___ Page excerpt ___

Alpha is a term used to describe an investment strategy’s ability to beat the market or its edge. Often referred to as excess return or abnormal rate of return, alpha is used to measure performance and as an indicator of when a strategy, trader or portfolio manager has beat the market return over a period.

Alpha can also be used to gauge the performance of an investment against a market index or benchmark that represents the market’s movement as a whole. For example, the excess return of an investment relative to the return of a benchmark index is the investments alpha.

Often used in conjunction with beta, which measures volatility or risk in the broad market, alpha is the result of active investing where beta can be gained through passive index investing.

How alpha works

As one of the five common technical investment risk ratios, active portfolio managers want to generate alpha in diversified portfolios to eliminate unsystematic risk. As a marker for performance of a portfolio relative to a benchmark, alpha is considered to determine the value that portfolio managers adds and subtracts from a fund’s return.

Other risk ratios that are used to help investors identify the risk-return profile of an investment include:

  • Beta

  • Standard deviation

  • R-Squared

  • Sharpe ratio

Alpha represents the return on an investment that is not a result of general market movement. An alpha of zero would indicate that the investment was tracking with the benchmark index and the manager has not added or lost any value compared to the broad market.

Commonly used to rank active mutual funds as well as other investments, alpha is often shown as a single number which can be positive or negative and represents a percentage measure of how the portfolio or fund is performing compared to the benchmark index. For example, an alpha of +3.0 would show that it was performing 3% better than the benchmark index, and an alpha of -5.0 would represent it was performing 5% worse.

___

**Direction A:**
According to the passage on alpha, what would an alpha of zero indicate?
**Direction B:**
Print the stretch of the records from their first line through the line that contains "common name: Cabbage White", keeping every word unchanged.

___ Given entries ___

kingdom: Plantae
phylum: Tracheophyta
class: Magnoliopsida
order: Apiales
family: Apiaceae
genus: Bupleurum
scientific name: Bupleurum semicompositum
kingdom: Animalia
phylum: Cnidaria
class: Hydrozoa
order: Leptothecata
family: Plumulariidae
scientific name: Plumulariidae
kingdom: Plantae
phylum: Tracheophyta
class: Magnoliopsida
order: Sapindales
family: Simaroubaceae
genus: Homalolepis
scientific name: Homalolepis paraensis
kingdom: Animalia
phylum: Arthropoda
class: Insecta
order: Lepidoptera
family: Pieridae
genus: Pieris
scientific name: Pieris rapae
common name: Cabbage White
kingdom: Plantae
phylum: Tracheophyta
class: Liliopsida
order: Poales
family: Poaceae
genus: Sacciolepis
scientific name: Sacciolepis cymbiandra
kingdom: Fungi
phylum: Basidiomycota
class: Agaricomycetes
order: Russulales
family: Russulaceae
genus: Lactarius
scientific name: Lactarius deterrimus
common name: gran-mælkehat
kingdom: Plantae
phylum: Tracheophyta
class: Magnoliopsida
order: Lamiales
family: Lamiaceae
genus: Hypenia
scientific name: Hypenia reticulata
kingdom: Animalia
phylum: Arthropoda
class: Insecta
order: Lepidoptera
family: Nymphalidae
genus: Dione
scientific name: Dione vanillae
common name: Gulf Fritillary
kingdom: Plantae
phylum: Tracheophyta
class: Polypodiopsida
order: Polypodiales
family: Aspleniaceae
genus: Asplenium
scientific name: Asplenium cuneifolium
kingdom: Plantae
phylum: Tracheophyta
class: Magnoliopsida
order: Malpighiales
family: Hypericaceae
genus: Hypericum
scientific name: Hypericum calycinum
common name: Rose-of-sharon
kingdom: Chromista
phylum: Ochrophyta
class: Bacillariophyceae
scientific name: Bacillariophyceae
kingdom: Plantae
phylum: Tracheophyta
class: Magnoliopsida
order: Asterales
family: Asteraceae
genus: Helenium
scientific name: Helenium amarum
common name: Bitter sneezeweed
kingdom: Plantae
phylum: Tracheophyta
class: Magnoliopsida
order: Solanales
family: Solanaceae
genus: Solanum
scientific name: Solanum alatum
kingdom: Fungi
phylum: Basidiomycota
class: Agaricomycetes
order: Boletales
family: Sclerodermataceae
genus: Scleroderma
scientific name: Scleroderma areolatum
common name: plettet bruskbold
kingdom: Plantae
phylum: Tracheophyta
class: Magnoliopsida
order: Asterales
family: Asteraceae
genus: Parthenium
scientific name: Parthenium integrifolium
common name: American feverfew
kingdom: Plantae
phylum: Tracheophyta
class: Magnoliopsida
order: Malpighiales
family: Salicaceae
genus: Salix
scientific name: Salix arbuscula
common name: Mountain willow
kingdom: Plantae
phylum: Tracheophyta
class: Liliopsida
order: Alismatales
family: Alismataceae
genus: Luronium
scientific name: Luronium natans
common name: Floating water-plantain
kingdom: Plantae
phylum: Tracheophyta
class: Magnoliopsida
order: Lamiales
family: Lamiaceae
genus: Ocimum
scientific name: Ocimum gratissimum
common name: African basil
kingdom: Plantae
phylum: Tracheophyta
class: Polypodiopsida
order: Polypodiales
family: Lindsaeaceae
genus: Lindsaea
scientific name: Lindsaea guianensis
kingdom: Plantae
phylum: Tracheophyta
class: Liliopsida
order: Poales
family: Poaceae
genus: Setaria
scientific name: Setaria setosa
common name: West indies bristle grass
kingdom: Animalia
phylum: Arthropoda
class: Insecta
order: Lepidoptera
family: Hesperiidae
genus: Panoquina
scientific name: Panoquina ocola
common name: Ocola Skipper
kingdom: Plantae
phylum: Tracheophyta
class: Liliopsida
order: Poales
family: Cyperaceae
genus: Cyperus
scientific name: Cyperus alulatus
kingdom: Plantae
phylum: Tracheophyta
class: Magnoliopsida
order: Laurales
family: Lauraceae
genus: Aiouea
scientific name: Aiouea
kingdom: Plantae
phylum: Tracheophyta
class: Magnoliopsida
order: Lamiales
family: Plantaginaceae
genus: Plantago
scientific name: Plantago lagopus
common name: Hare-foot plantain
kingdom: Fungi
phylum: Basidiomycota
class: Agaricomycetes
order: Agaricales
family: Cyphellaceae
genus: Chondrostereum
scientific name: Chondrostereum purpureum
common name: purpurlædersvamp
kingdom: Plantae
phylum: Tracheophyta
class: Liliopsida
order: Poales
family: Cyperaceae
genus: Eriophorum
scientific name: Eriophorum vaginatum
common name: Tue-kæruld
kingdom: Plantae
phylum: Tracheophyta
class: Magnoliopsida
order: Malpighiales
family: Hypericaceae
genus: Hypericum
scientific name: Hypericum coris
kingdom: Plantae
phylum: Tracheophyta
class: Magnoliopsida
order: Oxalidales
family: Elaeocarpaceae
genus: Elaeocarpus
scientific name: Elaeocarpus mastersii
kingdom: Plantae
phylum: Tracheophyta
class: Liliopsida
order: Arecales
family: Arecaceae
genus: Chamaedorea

___

**Task response A:**
It would indicate that the investment was tracking with the benchmark index and the manager has not added or lost any value compared to the broad market.

**Task response B:**
kingdom: Plantae
phylum: Tracheophyta
class: Magnoliopsida
order: Apiales
family: Apiaceae
genus: Bupleurum
scientific name: Bupleurum semicompositum
kingdom: Animalia
phylum: Cnidaria
class: Hydrozoa
order: Leptothecata
family: Plumulariidae
scientific name: Plumulariidae
kingdom: Plantae
phylum: Tracheophyta
class: Magnoliopsida
order: Sapindales
family: Simaroubaceae
genus: Homalolepis
scientific name: Homalolepis paraensis
kingdom: Animalia
phylum: Arthropoda
class: Insecta
order: Lepidoptera
family: Pieridae
genus: Pieris
scientific name: Pieris rapae
common name: Cabbage White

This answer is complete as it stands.